> _TASK ITEM 1_
In the forum thread on using foam board indoors, what kind of foam does Gary in WA suggest using instead of XPS when cutting pieces to fit the wall cavities?

> _SELECTED PASSAGE_
···
# can foam board be used on interior?



## Windows on Wash (Aug 30, 2011)

Drawback of this is that it will keep the framing even more cold and therefore increase the chance of condensation on them. 

Foam to the inside is not a great idea when you are talking about covering the studs.

If you want additional R-Value in that wall, cut foam board to fit inside the wall and do a layer of foam first, then the batts.


----------



## Fix'n it (Mar 12, 2012)

this is what i was told to do, here. seems to be working very well. i am also going to do 1" xps under new siding.


----------



## user1007 (Sep 23, 2009)

Check your local building/fire code. Most foam board is not fire rated and code may call for you to cover it with a certain thickness drywall. I am fairly certain you could not meet code unless the foam was inside the framing and then covered. And as mentioned, you do not want to create a moisture barrier. 

If you really want the r value, you would better off finding someone to come out and spray foam into the cavities if you can find someone willing to do a small job.


----------



## Gary in WA (Mar 11, 2009)

If you do "cut-n-cobble" to the cavities, use EPS rather than more expensive XPS, and it's a lot "greener" because of the blowing agent used.

1. Any OSB in the wall make-up? 

2. Where are you located?

Gary


----------
···
> _TASK ITEM 2_
Copy out every line of the dataset entry rows below exactly as they appear, without the picture markers.

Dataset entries
···
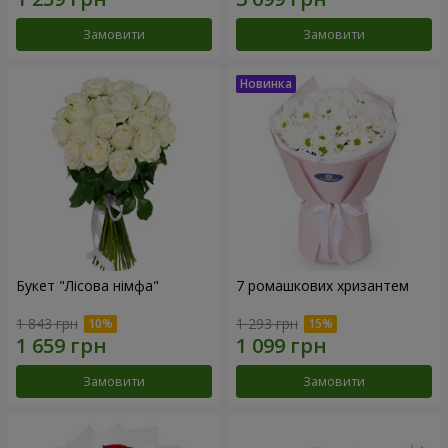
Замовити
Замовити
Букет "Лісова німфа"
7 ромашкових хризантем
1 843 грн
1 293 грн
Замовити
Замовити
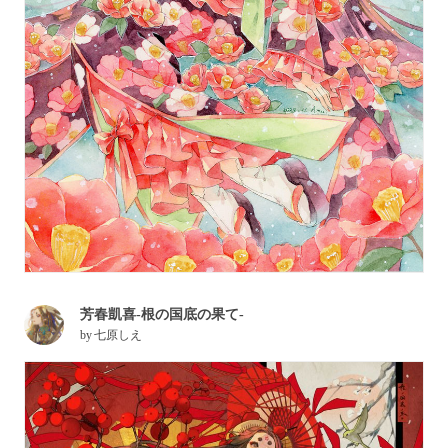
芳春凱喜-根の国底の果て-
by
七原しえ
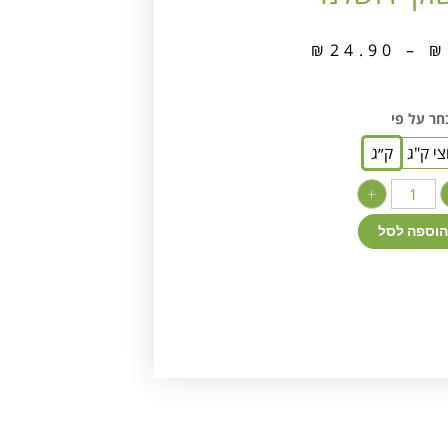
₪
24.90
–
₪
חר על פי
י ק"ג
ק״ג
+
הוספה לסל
···
> _YOUR SOLUTION 1_
EPS

> _YOUR SOLUTION 2_
Замовити
Замовити
Букет "Лісова німфа"
7 ромашкових хризантем
1 843 грн
1 293 грн
Замовити
Замовити
芳春凱喜-根の国底の果て-
by
七原しえ
₪
24.90
–
₪
חר על פי
י ק"ג
ק״ג
+
הוספה לסל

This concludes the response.